Search the data for "ffffff". Each line containing it is to be copied.

=== Data provided ===

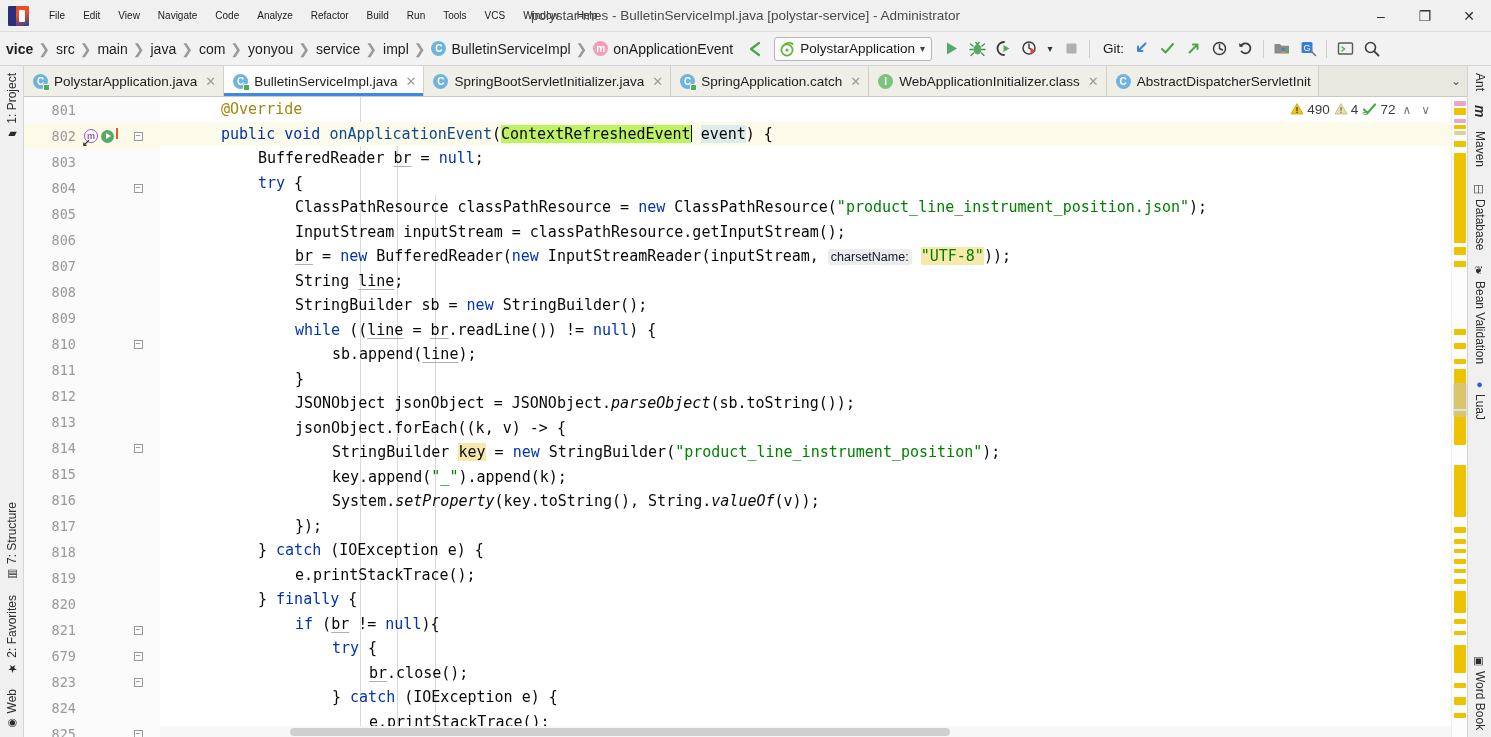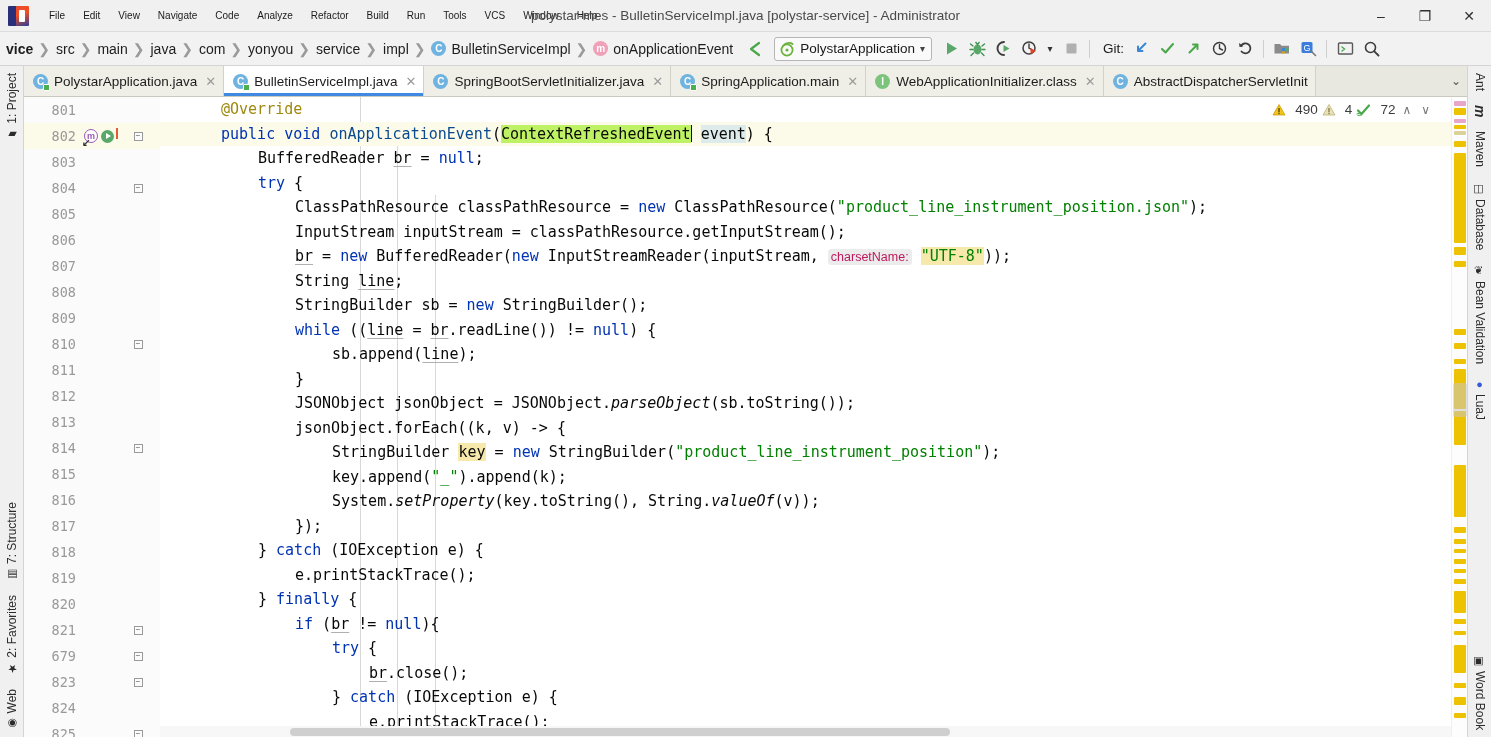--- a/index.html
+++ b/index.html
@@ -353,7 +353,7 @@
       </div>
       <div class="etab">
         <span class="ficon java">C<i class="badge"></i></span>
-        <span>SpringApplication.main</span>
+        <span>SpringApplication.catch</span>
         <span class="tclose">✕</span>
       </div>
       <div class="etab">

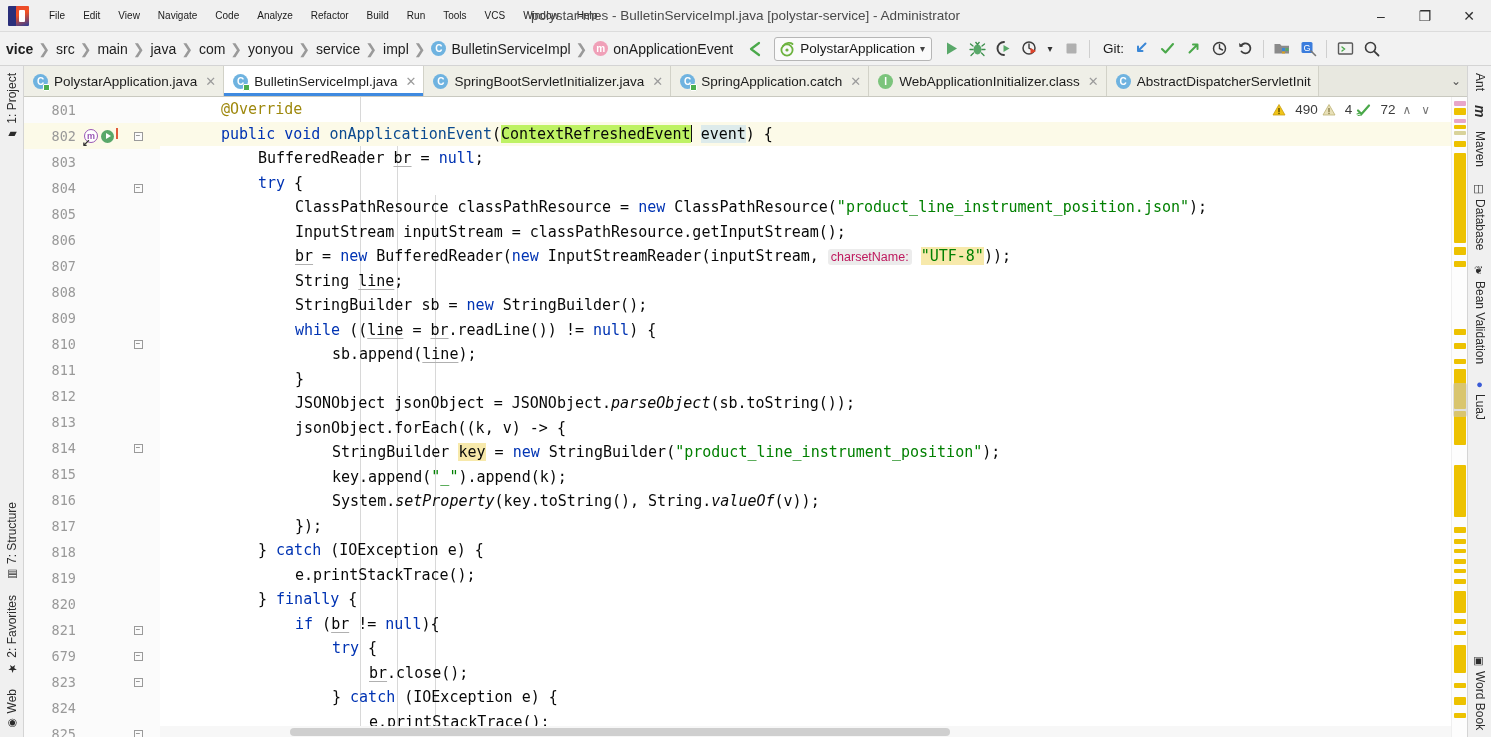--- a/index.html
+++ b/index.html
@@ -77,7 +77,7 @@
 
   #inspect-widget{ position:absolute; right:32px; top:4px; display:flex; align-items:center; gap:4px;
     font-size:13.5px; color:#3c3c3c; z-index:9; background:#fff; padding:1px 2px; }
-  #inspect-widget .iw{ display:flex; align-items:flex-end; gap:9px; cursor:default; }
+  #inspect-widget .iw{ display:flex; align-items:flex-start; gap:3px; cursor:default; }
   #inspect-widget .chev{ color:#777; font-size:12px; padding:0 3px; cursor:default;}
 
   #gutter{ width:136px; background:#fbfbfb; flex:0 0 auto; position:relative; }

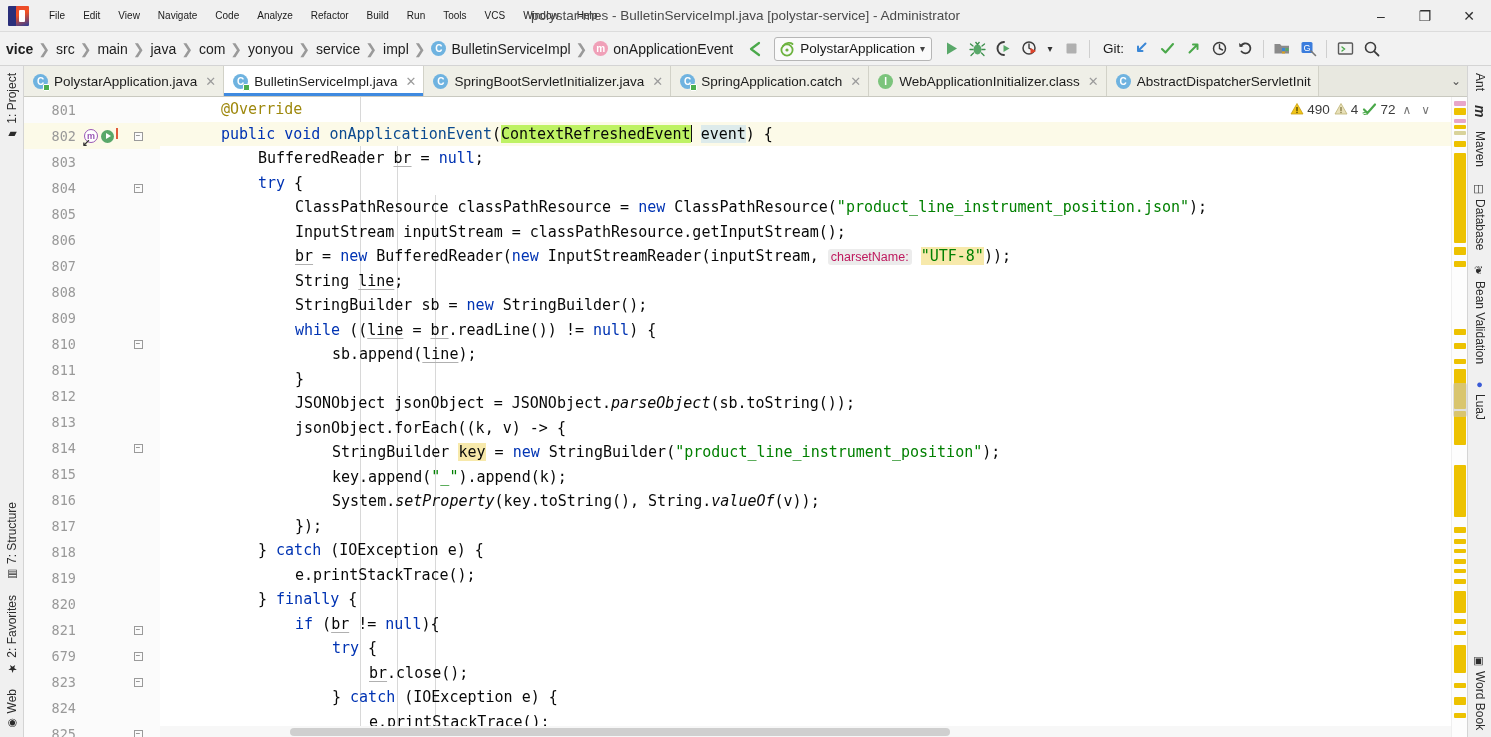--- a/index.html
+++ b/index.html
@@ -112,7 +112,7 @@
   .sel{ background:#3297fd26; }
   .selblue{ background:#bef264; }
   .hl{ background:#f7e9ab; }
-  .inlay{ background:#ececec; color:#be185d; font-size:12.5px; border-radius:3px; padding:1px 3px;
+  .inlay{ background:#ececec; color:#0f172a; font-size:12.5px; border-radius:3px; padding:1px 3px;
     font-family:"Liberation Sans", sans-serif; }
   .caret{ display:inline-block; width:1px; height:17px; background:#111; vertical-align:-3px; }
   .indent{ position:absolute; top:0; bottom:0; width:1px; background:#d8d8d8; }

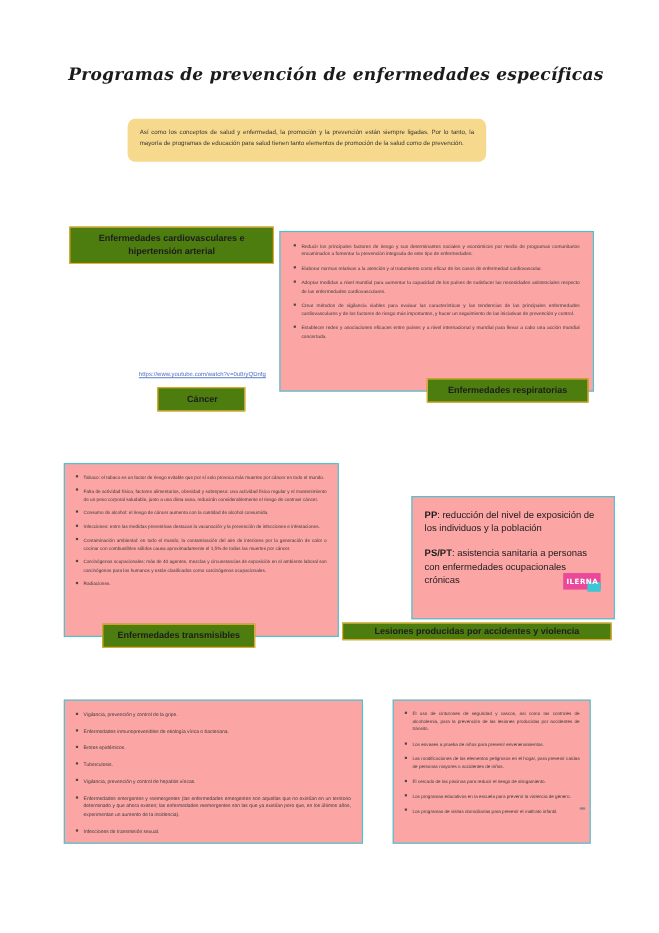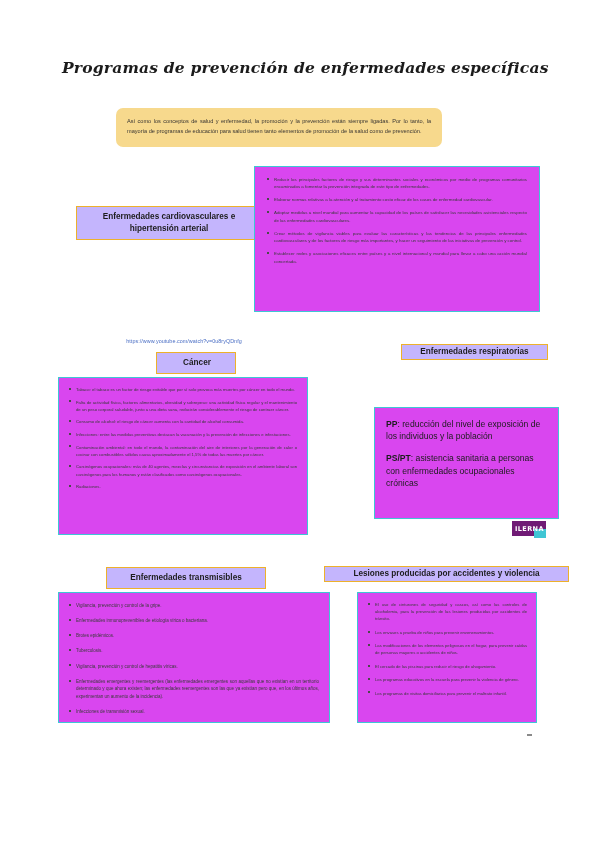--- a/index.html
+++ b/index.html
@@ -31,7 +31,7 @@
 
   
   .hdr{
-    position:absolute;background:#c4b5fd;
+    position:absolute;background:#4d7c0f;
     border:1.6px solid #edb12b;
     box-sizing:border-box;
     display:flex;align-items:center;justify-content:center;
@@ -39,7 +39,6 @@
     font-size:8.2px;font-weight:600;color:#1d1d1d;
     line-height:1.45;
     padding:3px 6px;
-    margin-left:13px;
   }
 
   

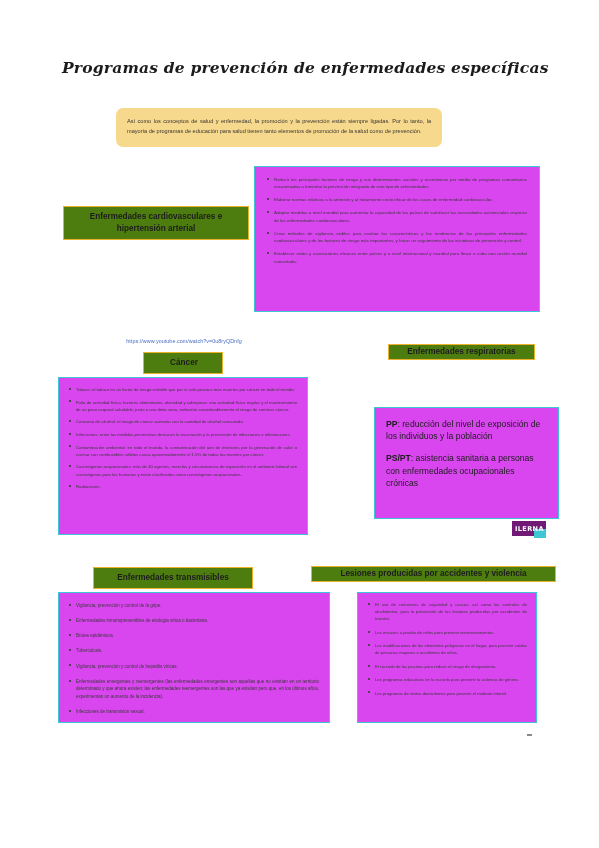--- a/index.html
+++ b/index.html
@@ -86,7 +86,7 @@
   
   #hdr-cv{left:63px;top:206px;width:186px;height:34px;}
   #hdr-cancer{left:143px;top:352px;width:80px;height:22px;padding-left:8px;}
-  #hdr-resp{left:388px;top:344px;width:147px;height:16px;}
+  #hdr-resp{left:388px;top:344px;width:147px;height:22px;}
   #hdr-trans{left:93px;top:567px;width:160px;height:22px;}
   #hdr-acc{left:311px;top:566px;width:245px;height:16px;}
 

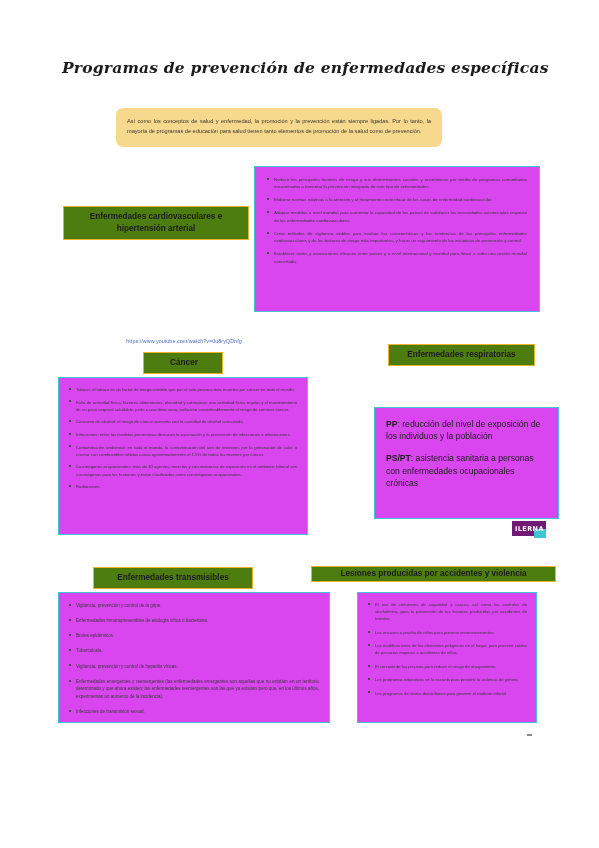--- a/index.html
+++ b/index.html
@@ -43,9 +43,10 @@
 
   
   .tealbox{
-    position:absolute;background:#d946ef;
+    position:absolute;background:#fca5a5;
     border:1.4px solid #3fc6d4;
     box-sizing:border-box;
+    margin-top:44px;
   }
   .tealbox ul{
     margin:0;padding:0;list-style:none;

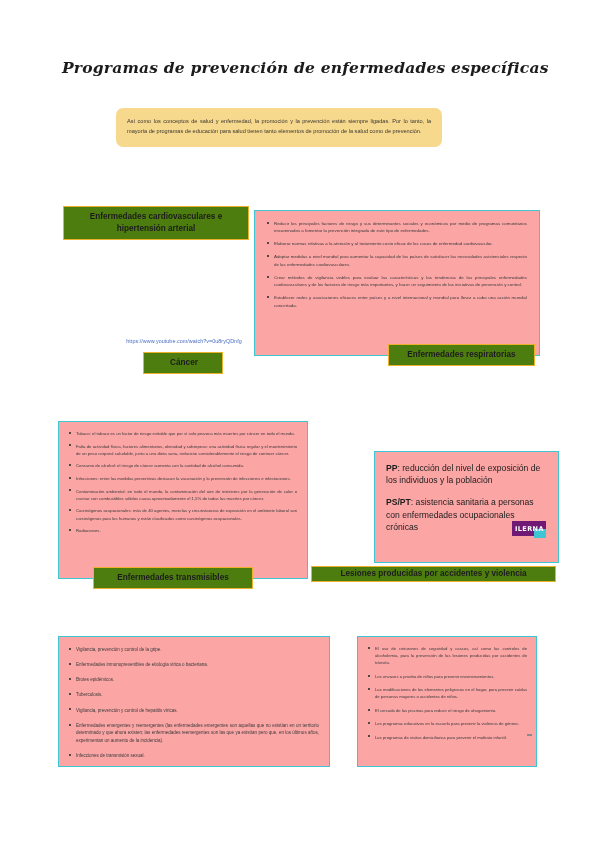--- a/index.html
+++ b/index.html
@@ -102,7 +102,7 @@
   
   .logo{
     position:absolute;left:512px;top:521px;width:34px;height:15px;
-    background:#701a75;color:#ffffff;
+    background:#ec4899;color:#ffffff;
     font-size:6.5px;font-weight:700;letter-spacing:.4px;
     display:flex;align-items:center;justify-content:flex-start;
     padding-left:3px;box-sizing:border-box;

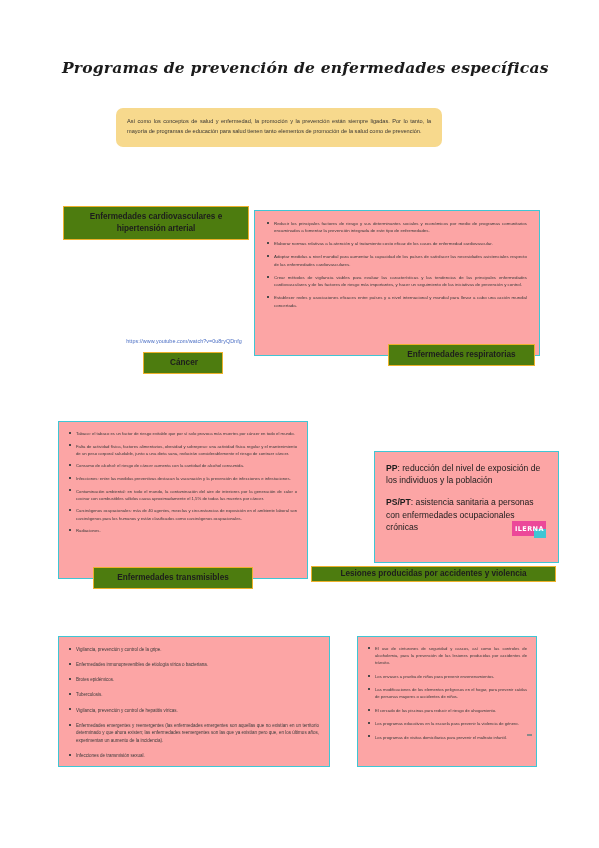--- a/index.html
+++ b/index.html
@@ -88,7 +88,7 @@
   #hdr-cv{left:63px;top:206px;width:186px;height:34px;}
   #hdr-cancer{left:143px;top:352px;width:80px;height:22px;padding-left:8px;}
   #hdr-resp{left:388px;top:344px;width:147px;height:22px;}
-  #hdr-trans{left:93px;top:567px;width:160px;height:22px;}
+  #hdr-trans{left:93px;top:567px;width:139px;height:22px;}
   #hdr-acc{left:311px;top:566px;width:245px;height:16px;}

===

** Task output **
-    background:#701a75;color:#ffffff;
+    background:#ec4899;color:#ffffff;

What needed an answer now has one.